Apesar de serem palavras simples de alguém quem mal conhecia, a garota se sentiu melhor pela resposta acolhedora ganha e agradeceu.
Andando mais pouco, foi a vez da outra jovem perguntar à Lily:
— Qual a relação entre Sakurai e Cecília? O tempo todo parecem estar discutindo, mas estão sempre juntos. Parecem até irmãos.

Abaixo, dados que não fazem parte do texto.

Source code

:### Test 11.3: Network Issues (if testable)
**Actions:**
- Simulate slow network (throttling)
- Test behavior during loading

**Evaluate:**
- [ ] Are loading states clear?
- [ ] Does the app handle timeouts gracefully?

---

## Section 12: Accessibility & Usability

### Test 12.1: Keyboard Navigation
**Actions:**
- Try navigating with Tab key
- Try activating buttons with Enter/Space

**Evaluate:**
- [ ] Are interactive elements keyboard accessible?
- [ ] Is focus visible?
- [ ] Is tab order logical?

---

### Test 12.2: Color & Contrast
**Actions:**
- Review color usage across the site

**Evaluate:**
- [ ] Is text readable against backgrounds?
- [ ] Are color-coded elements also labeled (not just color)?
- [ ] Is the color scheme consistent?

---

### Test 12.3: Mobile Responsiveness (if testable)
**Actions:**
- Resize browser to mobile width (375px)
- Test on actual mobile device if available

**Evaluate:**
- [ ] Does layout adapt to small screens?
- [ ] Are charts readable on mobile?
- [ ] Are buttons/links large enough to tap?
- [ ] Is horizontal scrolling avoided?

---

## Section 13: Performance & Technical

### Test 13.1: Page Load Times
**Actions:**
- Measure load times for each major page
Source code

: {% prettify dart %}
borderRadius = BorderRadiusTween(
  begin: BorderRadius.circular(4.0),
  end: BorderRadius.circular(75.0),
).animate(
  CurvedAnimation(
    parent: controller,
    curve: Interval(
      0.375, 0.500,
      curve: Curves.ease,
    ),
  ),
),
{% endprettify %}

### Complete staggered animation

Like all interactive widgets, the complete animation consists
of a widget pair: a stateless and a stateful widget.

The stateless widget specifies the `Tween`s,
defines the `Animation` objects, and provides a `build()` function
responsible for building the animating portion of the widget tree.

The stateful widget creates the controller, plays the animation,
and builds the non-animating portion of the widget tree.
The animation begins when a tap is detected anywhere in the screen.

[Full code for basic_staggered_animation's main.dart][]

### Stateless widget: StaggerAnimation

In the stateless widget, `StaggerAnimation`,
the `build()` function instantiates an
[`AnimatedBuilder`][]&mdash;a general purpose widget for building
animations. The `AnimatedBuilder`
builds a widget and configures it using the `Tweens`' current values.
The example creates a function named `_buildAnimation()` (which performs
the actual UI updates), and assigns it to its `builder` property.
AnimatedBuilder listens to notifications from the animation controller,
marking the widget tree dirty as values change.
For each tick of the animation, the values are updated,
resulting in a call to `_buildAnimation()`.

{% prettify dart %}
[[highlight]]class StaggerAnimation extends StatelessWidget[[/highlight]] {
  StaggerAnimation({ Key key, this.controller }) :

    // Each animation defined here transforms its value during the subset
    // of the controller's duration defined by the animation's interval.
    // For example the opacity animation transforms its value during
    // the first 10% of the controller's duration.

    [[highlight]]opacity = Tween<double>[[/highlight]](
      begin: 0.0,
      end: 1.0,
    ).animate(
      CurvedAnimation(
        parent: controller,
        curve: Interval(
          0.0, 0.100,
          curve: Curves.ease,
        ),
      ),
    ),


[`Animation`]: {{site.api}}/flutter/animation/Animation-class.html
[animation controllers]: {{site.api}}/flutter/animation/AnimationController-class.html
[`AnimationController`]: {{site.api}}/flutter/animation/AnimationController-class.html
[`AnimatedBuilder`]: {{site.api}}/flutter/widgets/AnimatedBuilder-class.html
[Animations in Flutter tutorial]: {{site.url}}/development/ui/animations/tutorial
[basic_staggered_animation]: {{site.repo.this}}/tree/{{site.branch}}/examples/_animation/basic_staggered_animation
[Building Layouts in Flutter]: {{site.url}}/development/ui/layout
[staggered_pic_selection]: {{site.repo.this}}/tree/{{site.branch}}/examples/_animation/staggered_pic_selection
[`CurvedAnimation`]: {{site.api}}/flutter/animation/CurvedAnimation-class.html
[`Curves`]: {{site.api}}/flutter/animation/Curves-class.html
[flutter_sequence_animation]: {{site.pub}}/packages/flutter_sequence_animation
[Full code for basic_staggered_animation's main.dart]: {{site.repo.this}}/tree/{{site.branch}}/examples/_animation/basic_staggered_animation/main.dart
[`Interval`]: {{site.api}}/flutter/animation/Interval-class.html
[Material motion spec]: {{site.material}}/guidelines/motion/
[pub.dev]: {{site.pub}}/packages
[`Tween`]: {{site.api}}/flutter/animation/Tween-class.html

— Também não entendo direito. Uma noite, Arnold e Sakurai trouxeram ela. Sakurai estava com uma queimadura enorme nas costas e carregava Cecília nos braços. Ela estava toda suja e machucada. Uns dias mais tarde, já tinham virado amigos íntimos. Já tentei perguntar e nunca explicam direito. O máximo que deu pra saber, foi de um incêndio naquela mesma noite. De qualquer forma, aquela baixinha é uma boa menina que gosta de atenção. Não sei o que aconteceu pra tanto mistério, mas agora, Cecília é da família.
Yumina se sentiu receosa por não saber a origem da amiguinha, mas, ver a consideração da cavaleira por sua companheira lhe deu mais confiança.
Caminhando mais um pouco, elas chegaram ao fim da floresta. A luz do sol ficou mais presente e agora, estando mais fácil de olhar em volta, Lily sorriu e apontou à sua frente, dizendo:
— Chegamos. Seja bem-vinda a Diamond!